Jackson wouldn’t have understood the first text; I’d only send that to you. I’m not confusing him for you, but I’m walking the usual route to reach your block. In the time it’s taking me to fight against the wind, to pass the supermarket with bikes chained to parking meters, the car rental place, the bagel spot that is stingy with their jelly, and the pet shop with the lights currently off, I’ve heard “Love Minus Zero/No Limit” by Bob Dylan twice. You knew how to measure my distance in songs. Jackson doesn’t.
This block is legit memory lane for me, and the sudden force of it is almost too much. The spot in the street by the post office where you almost got hit by the car, leading to your broken promise of never dying; your neighbor’s stoop where we sat and cried after breaking up, wiping our tears with sleeves and each other’s hands; the front step leading into your lobby that you always forgot about, stubbing your toe at least twice; the sidewalk where we played Frisbee, waiting for the mailman to bring your letter of acceptance; the many times we got locked out, but most especially that week after we discovered sex and couldn’t get into your empty apartment; how after you moved to California I would sometimes find my lovesick self standing in front of the intercom, wishing I could press 2B and summon you down here into my arms.

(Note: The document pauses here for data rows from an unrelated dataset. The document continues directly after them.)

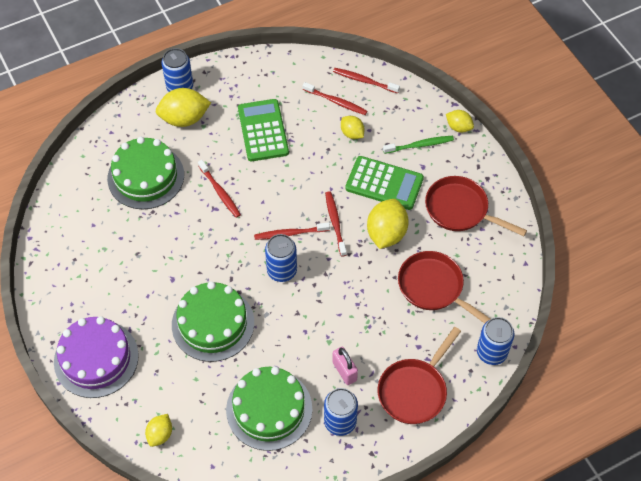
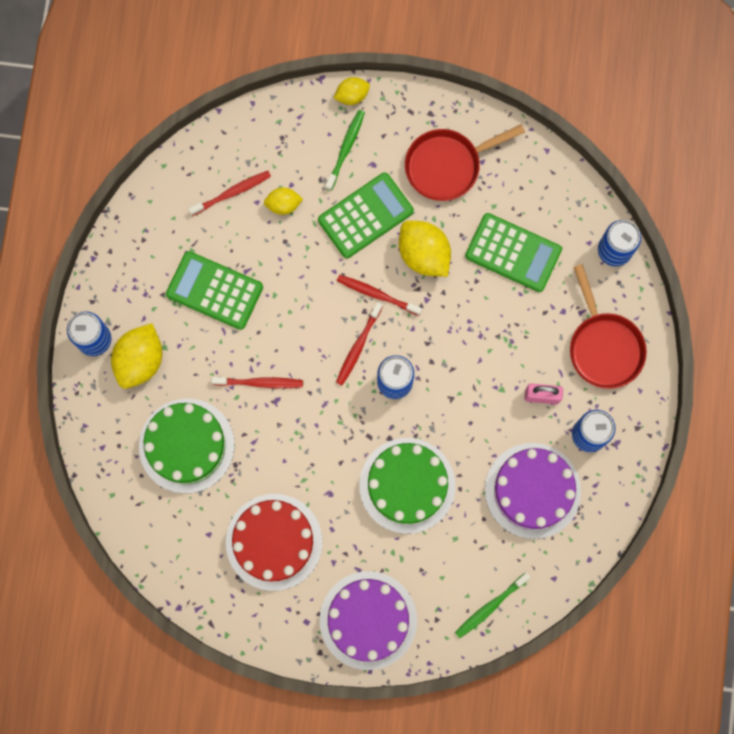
camera: 55 degrees left, 20 degrees up
(114, 266) = (274, 542): none -> red cake
(160, 434) = (490, 606): yellow lemon -> green toothbrush
(269, 409) = (532, 490): green cake -> purple cake
(364, 81) = (226, 146): red toothbrush -> none
(434, 287) = (513, 253): red pan -> green calculator

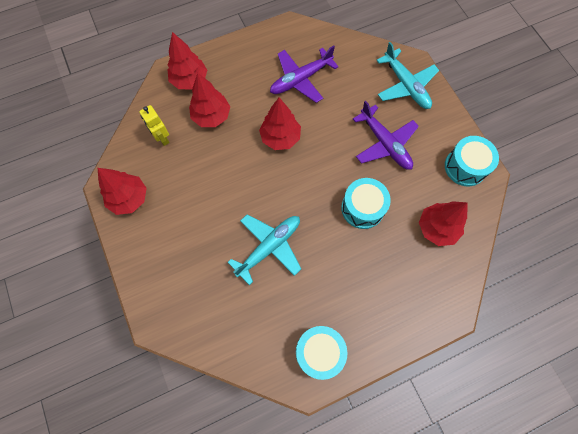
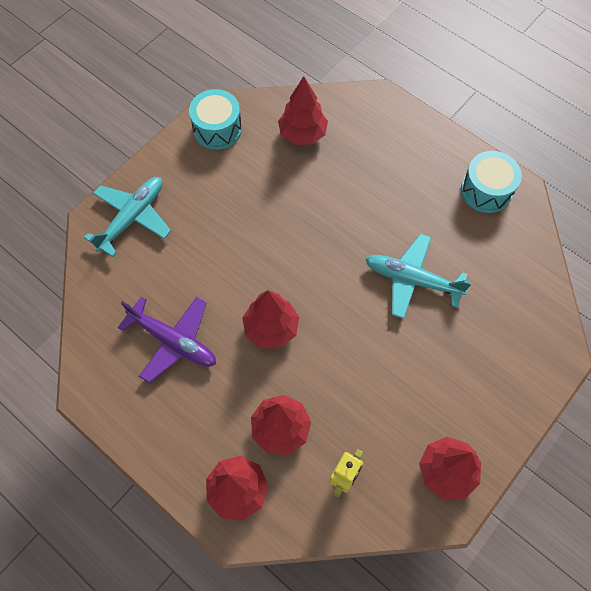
camera: 115 degrees left, 5 degrees down
(362, 208) = (316, 207): turquoise drum -> none
(385, 143) = (224, 213): purple plane -> none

I’m not going upstairs. I’d never make it out of there. I can’t even get myself to go into the lobby.
I text Jackson: I’m downstairs. And cold.
Within a couple of minutes, Jackson comes rushing toward the front door, pulling a coat on top of a lighter jacket. Maybe that jacket is one he uses for those supernatural rainy days in California, days where he pulls over on the highway for life-changing boys like you.
That wasn’t called for. Condom-over-mouth: I know the drill, Theo.
“Hey,” I say, throwing a what’s-up nod. Jackson is a foot away, already shivering, and I almost lean in for a half-hug situation but pull back.
“Hey.” Jackson zippers his coat and tugs a hat down over his head, some hair sticking out from the sides. “Sorry, I couldn’t find my other glove upstairs.” He slides one glove on and sticks his bare hand inside his coat pocket.
I would’ve drop-kicked you if you returned to New York with this can’t-soldier-through-the-cold attitude.
“Where are we off to?” he asks.
“Not sure,” I say. “Follow me.”
For a while I take in nothing but cars honking, the slosh of melting snow, the occasional passersby on their phones. I glance to my right, and Jackson has fallen behind, side by side with my shadow cast from a building’s beaming sensor lights. He spins, walking backward to dodge the wind. I switch from my straightforward left to his backward left. But then he flips around and I swap back to my original spot while he holds his scarf in front of his face. I’m sure I dizzied you with that dance, Theo, but Jackson has no idea what the hell is happening. We turn a corner where we’re protected a little better from the heavier winds.
“How was dinner?” I ask him. I figure hearing it from him won’t be even a tenth as painful as hearing it from Ellen or Russell or, worse, Denise.
“Not great,” Jackson says. “They didn’t want to sit at the table. We set up base in the living room and ordered some Chinese food. Denise put on the Disney channel, but I don’t think she was watching. I offered to bake some cornbread or brownies, but no one was really interested.”
“Denise didn’t want to help bake?”
“No,” he says.
It’s even worse than I thought.
Jackson stops in front of a shuttered deli, jump-starts again, getting a little ahead of me as if he has any clue where we should go. I speed-walk and catch up, which, given the same length of our long legs, is a bit of a race, but I win; it’s nice winning against him.
“I shouldn’t have been there tonight,” he says. “I don’t belong.”
No, he doesn’t. He’s that blue W-shaped piece of the Celestial Sky puzzle you and I fought over, the one I kept trying to fit into the wrong spot despite your insistence. In the puzzle that is your house, Jackson doesn’t have a space carved out for him.
“I feel really guilty that Theo spent his last Thanksgiving with me.”
He should feel guilty. If you had known that was going to be your last Thanksgiving, I know you would’ve come home, even if it meant carting Jackson with you like luggage full of shiny new video games—ones you’d play for a while before your interest eventually faded because you missed the classics.
You and I have always been good about letting things go, especially things that are out of our control. I could probably throw some memories his way to prove this, but I’m hoarding them.
I remind myself that just because someone is forgiving, it doesn’t make asking for forgiveness easy. Remember that, Theo.
“Nothing you can do about it now,” I say after a minute.